In that regard, the Americans may have been right. Belize is the first country in the region to scrap its sodomy law, and indications are that the Belizean government will not appeal the decision either to Belize’s own court of appeals, or to the Caribbean Court of Justice. Moreover, the language of the Belize Supreme Court’s decision—recognizing the religious and majoritarian opposition to homosexuality, but affirming that constitutional rights are not subject to either—would also be applicable to other countries.
Legally speaking, the decision rested on the country’s constitutional rights to “the dignity of the human person” and to privacy (neither of which is explicitly mentioned in the United States constitution). Like many former British colonies, Belize inherited its anti-sodomy law, known as Section 53, from a colonial ordinance banning “carnal intercourse against the order of nature.” Although rarely enforced, it symbolically stigmatized and legally threatened gays and lesbians with criminal prosecution, like the sodomy laws at issue in the U.S. Supreme Court case of Lawrence v. Texas.
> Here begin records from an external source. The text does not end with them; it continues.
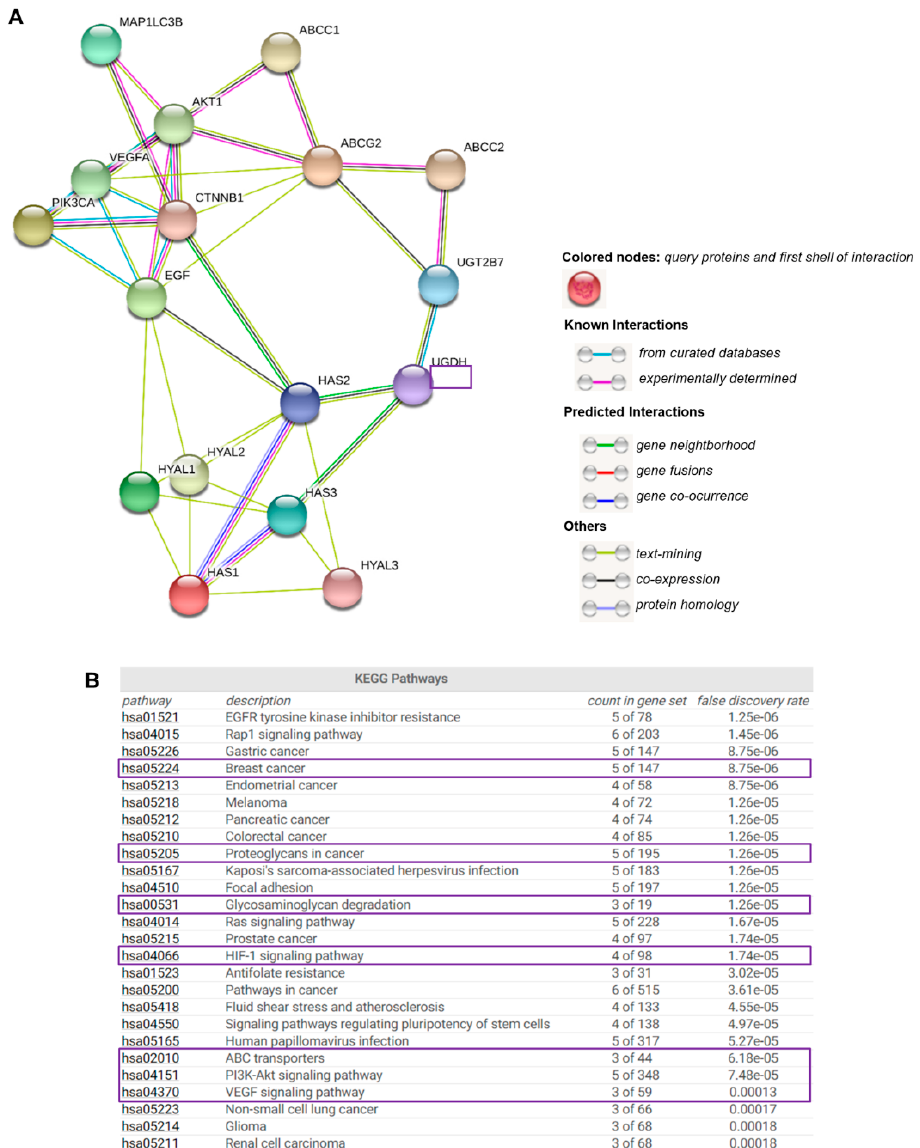
Figure 8. The complex network of genes involved in drug resistance, hyaluronan metabolism and angiogenesis. STRING database output depicting functional and physical interactors of UGDH, UGT2B7, HAS1, HAS2, HAS3, HYAL1, HYAL2, HYAL3, PI3K (PIK3CA), AKT1, b-CATENIN (CTNNB1), VEGF, EGF, LC3-II (MAP1LC3B), ABCC1, ABCC2 and ABCG2 obtained from http://string-db.org/( A ). KEGG pathway analysis ( B ).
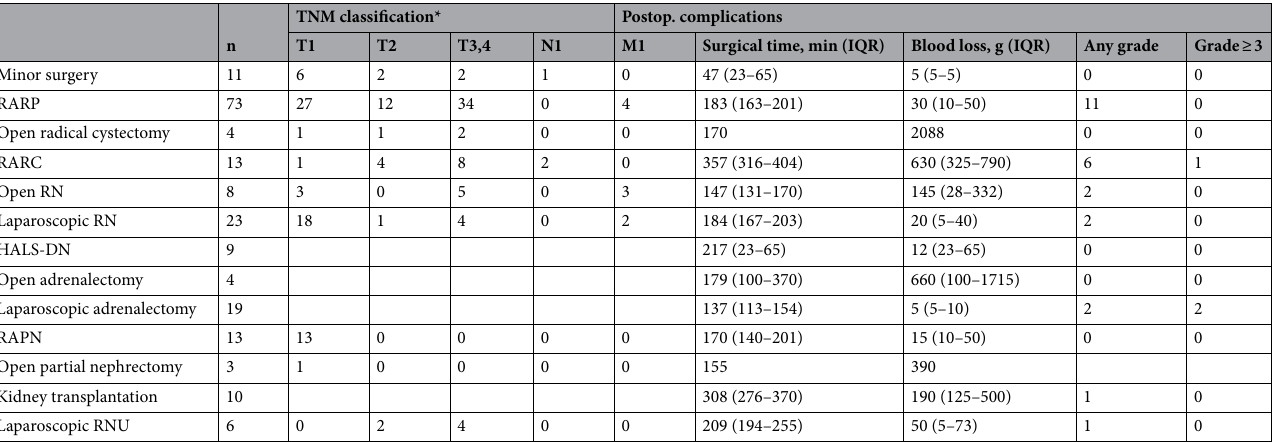
Table 2. Patient characteristics and surgical outcomes by type of surgeries. IQR interquartile range, RARP Robot-assisted radical prostatectomy, RARC Robot-assisted radical cystectomy, RN Radical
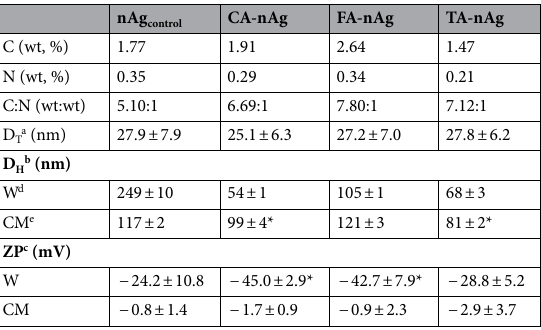
Table 1. Physicochemical properties of AgNPs. a Diameter of AgNPs confirmed by TEM (count from 200 particles). b Zeta-potential value. c Hydrodynamic diameter of AgNPs in solution. d Water. e Culture medium supported with 1% FBS. *Signed to the significant difference from control (p < 0.05).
Citing a South African case holding that “a law which punishes a form of sexual expression for gay men degrades and devalues gay men in our broader society,” the Belize Supreme Court found its anti-sodomy law to violate Orozco’s human dignity, privacy, and (in forcing him to lie or risk prosecution) freedom of expression.
Moreover, because the decision recognized sexual orientation as a real phenomenon, it opens the door to banning discrimination against sexual and gender minorities as well.
Indeed, some of the most contentious aspects of the case—and the reason it dragged on for so long—were about whether anyone could sue in the first place. Until the end, the state argued that Orozco couldn’t sue unless he’d actually been arrested. They failed, but the organization of which Orozco is a part—UNIBAM, the United Belize Advocacy Movement—was demoted to “interested party” because, said Orozco, “the court decided that organizations can’t have sex.” (The case was supported by a consortium of Belize-based and other Caribbean human rights organizations including the Human Dignity Trust.)
Three church networks—Catholic, Church of England, and evangelical—also joined as interested parties, further delaying the case. And now that it is decided, they have threatened to appeal the decision even if the government does not do so.
“We protest this unjust judgment not for our sake,” the Belize Prayer Network said on its website. “We protest for the sake of the little ones. Many little ones will fall into this sin if LGBT promoters push them. And we also protest for the sake of the LGBT promoters themselves. For their sin will be multiplied by every abused child that they push into sodomy.”
Orozco discounts the likelihood of such an appeal, since Belizean law generally bars “interested parties” from appealing if the parties themselves decline. Rather, his focus is on understanding the decision itself. “We have to work very hard to get people to understand constitutional values, basic human rights, and that they exist in a framework of democratic governance process. The fight around the decision isn’t over.”
And Orozco continues to be brave, refusing to leave, refusing to closet parts of himself, and refusing to let up. “I don’t have rich gay men dropping donations in my lap,” he chuckled. “I don’t do much gay respectability politics. I am simply an intellectual, values-based gay man with effeminate gender qualities who is firmly based in the value of integrity, and a philosophical belief that I have a purpose to make a difference through service to others. And that is through leading by example.”
Returning to my first question, Orozco said “I do also feel pride and hope. But I’m in the middle of it, so it’s a lot more stressful.”